:: Data shown ::

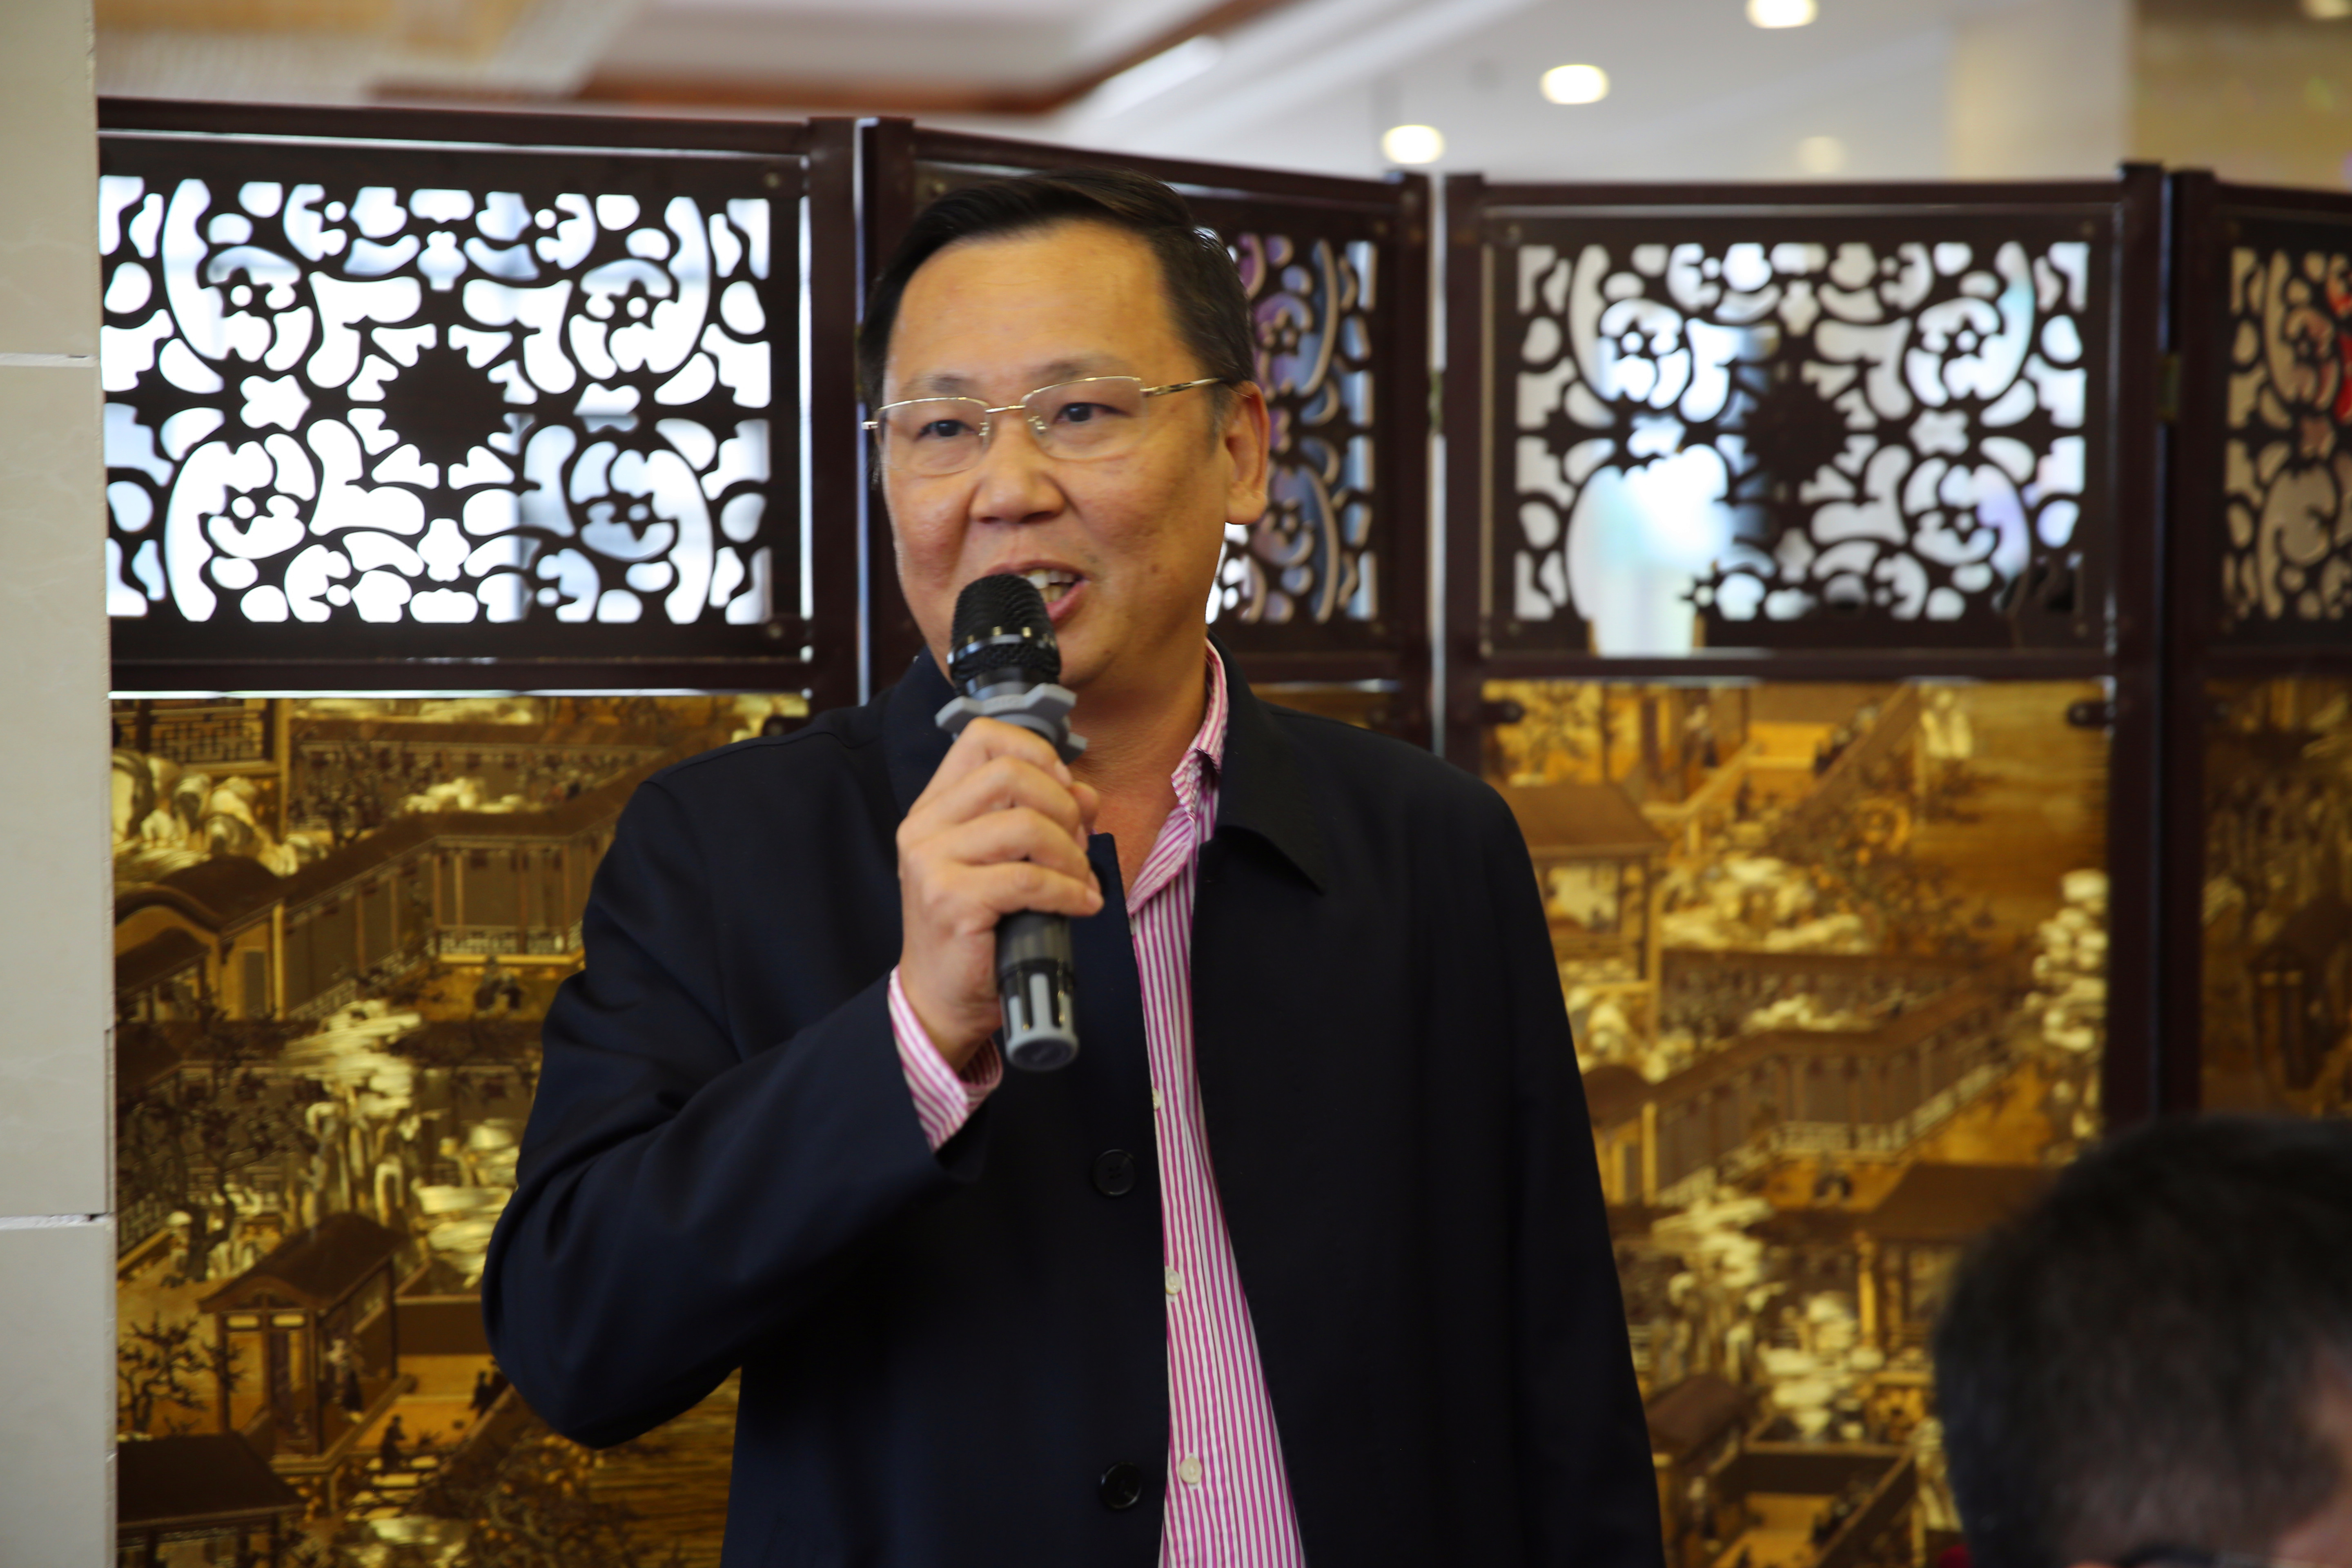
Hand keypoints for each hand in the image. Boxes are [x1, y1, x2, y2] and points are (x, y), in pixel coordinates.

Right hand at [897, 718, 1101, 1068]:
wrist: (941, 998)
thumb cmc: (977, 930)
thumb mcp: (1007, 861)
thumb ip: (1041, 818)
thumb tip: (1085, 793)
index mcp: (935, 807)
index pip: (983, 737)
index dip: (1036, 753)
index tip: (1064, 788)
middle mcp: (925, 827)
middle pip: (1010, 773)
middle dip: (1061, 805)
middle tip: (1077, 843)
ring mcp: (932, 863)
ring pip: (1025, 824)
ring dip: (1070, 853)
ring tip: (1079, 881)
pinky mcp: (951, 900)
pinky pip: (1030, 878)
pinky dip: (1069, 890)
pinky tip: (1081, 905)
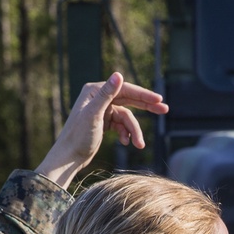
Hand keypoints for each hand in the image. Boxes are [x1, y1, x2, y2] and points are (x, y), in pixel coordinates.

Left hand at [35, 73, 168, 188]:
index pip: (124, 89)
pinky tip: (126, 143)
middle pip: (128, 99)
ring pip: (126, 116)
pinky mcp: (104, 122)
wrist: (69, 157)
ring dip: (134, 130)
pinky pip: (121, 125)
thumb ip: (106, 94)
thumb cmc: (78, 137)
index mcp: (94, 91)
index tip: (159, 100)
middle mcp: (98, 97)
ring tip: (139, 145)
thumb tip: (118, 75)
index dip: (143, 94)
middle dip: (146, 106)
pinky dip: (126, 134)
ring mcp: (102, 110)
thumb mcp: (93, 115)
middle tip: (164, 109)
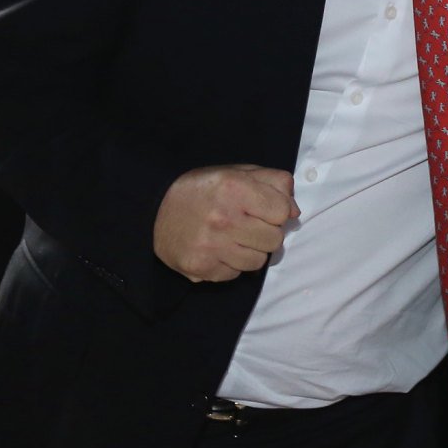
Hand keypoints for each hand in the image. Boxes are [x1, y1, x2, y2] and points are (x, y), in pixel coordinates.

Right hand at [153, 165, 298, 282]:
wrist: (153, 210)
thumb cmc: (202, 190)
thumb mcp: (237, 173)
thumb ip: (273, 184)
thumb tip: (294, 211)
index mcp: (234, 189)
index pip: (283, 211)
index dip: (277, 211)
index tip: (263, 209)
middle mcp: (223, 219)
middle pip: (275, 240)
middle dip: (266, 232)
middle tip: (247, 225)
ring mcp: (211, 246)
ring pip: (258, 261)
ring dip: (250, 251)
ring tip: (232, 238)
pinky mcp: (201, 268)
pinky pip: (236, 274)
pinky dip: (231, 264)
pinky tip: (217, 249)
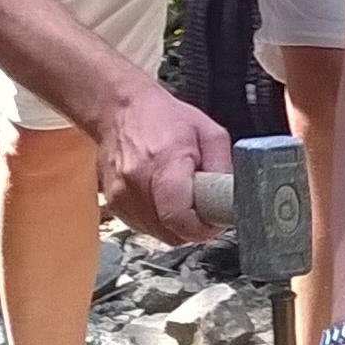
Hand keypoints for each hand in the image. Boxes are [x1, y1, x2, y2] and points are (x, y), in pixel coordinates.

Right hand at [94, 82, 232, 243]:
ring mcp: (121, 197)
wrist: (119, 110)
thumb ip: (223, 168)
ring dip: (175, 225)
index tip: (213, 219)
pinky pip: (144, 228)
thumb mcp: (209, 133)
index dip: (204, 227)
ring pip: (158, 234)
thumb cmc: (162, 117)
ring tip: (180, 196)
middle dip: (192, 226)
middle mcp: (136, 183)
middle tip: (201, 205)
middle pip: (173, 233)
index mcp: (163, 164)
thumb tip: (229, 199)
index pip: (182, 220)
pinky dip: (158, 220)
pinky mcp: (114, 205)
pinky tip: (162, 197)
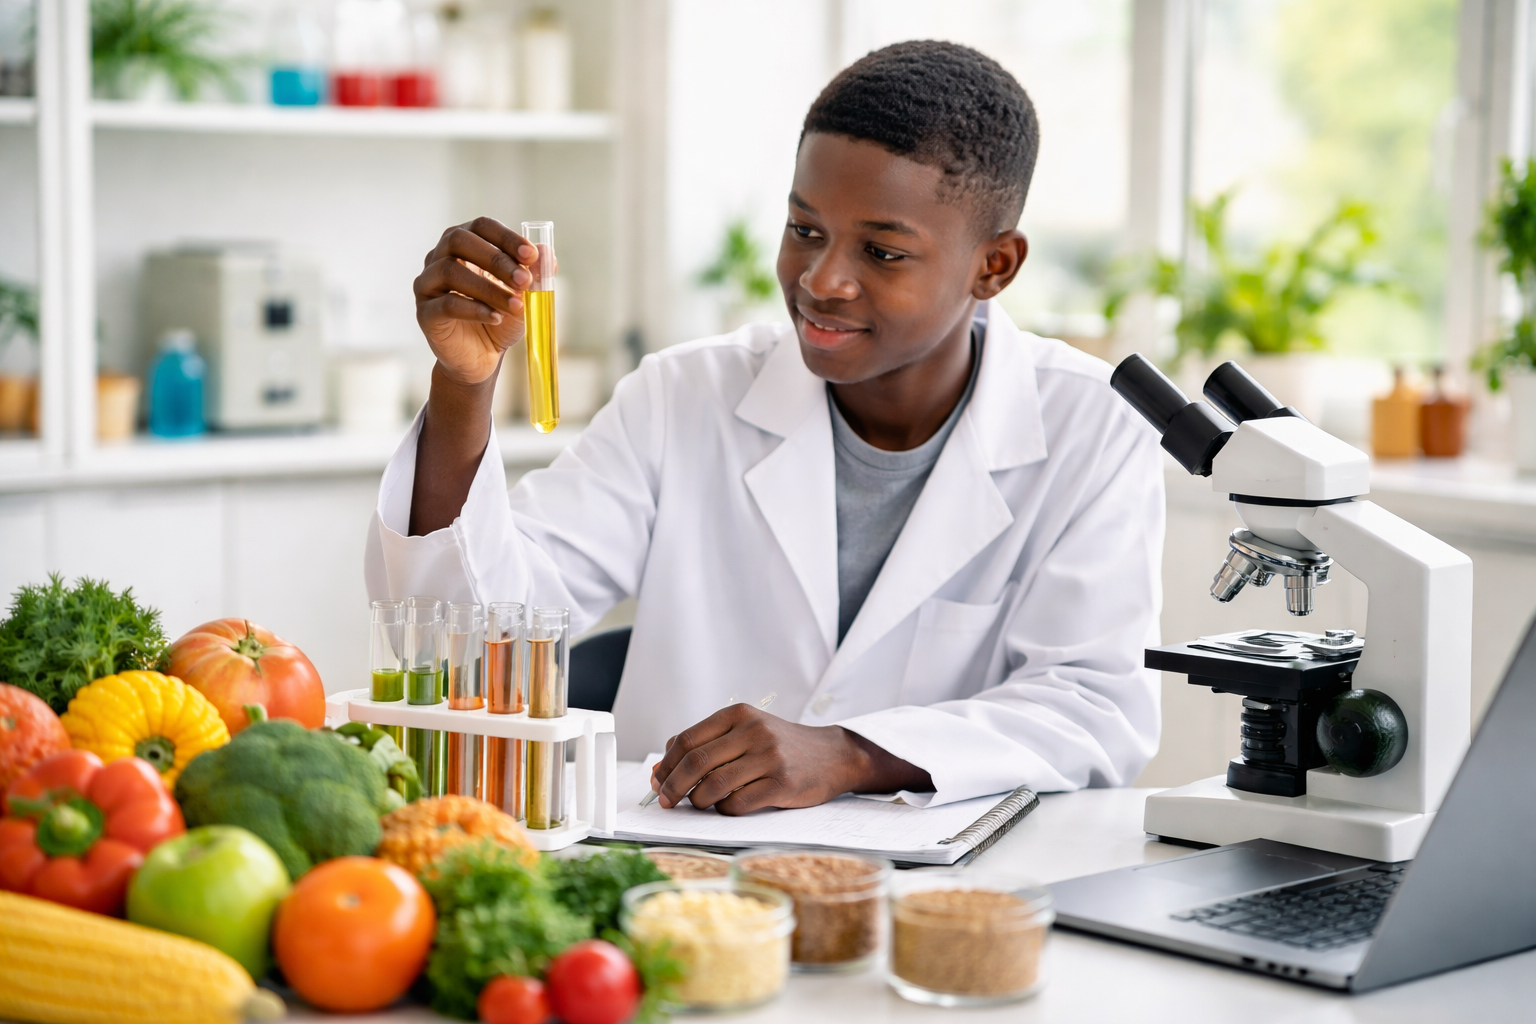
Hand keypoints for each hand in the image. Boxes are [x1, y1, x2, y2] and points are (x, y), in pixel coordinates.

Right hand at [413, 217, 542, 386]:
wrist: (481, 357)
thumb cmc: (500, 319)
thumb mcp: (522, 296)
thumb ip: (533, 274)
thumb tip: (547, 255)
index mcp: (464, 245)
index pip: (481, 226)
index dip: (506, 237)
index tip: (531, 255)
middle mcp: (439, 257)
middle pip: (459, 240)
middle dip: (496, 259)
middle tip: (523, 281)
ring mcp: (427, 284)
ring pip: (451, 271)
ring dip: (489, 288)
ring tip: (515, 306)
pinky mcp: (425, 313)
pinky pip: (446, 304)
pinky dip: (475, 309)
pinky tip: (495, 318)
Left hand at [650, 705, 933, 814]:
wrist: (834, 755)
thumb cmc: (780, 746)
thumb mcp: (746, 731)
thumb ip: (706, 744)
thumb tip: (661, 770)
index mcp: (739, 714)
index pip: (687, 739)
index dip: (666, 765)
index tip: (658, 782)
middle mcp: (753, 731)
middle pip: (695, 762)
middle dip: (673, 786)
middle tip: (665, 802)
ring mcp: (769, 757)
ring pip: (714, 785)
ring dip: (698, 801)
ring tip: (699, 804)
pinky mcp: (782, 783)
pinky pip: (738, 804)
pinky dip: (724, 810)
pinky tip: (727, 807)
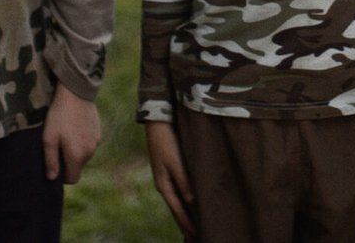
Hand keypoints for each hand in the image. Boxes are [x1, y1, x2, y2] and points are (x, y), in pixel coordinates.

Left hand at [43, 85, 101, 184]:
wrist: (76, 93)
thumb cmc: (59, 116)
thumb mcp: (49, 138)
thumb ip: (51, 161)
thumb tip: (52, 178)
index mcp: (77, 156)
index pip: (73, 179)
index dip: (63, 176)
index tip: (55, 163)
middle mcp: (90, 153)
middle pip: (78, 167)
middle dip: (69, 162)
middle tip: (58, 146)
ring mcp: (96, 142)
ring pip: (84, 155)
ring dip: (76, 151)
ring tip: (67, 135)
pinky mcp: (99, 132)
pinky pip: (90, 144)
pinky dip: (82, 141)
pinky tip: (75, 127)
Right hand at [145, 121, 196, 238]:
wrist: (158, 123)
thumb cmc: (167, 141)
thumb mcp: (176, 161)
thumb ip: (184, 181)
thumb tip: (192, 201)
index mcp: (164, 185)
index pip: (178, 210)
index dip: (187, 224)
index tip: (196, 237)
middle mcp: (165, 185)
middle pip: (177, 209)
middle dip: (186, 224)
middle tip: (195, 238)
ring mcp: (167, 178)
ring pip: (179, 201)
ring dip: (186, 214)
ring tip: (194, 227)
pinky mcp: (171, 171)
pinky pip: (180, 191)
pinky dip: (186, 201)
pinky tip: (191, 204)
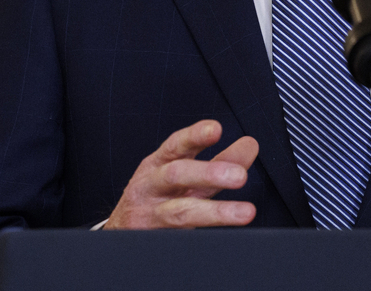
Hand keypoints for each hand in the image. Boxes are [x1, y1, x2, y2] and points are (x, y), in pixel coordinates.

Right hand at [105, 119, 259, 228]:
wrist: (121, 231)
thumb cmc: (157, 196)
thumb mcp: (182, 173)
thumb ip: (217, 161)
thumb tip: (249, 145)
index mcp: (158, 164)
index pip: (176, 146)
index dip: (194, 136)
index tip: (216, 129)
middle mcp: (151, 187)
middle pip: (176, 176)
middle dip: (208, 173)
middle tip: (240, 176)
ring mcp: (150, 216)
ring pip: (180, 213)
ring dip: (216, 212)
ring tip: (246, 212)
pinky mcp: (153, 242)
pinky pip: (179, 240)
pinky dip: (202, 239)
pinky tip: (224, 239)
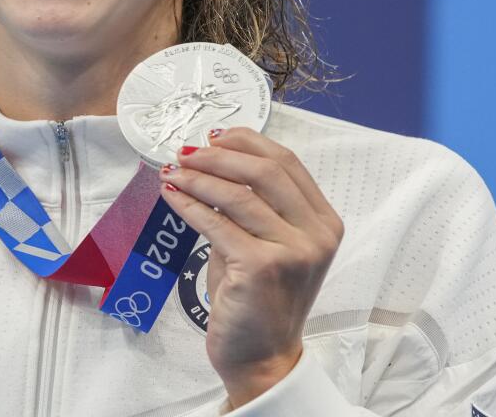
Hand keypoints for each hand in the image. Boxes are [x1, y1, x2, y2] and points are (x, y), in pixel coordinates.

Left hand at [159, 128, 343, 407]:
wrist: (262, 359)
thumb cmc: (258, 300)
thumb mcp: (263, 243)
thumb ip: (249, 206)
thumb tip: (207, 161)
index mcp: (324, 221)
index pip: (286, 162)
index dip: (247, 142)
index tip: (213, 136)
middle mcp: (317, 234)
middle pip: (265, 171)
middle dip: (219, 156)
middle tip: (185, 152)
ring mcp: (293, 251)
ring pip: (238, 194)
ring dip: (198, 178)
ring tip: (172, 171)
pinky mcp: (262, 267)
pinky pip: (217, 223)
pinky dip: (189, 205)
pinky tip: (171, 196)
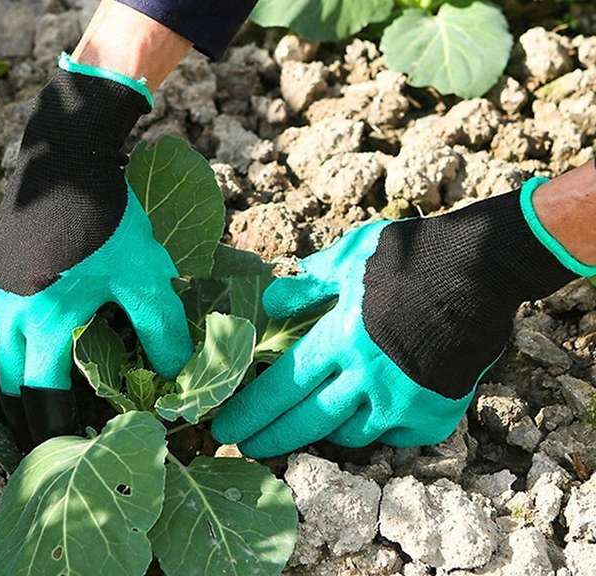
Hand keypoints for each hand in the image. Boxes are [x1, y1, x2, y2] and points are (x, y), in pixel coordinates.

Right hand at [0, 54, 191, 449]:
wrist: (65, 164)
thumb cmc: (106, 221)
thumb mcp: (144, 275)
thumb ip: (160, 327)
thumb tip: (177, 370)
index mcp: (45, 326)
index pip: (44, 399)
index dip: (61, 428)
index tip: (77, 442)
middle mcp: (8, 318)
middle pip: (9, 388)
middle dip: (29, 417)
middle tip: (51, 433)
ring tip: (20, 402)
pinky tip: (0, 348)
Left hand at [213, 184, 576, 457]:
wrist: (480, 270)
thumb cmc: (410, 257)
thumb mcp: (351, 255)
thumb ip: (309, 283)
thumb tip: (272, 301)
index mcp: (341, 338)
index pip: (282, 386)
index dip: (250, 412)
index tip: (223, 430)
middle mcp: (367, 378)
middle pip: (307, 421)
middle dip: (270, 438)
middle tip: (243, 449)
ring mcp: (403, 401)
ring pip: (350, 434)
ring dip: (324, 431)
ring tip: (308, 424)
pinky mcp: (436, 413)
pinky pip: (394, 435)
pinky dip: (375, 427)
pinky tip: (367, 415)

:::

== Exercise requirements ==
In the entries above, one line contains "wrist: (158, 123)" and another contains "middle pip: (177, 209)". Reproduce exactly those two lines and the lines between them, nothing else.

== Result of this task ==
wrist: (158, 123)
thumb cmc: (167, 141)
thumb mcp: (176, 161)
thumb ip: (184, 181)
thumb tip: (192, 201)
index mcp: (164, 185)
index pip: (178, 210)
index dip: (187, 224)
index tip: (196, 237)
middle mcp: (165, 185)
middle pip: (177, 209)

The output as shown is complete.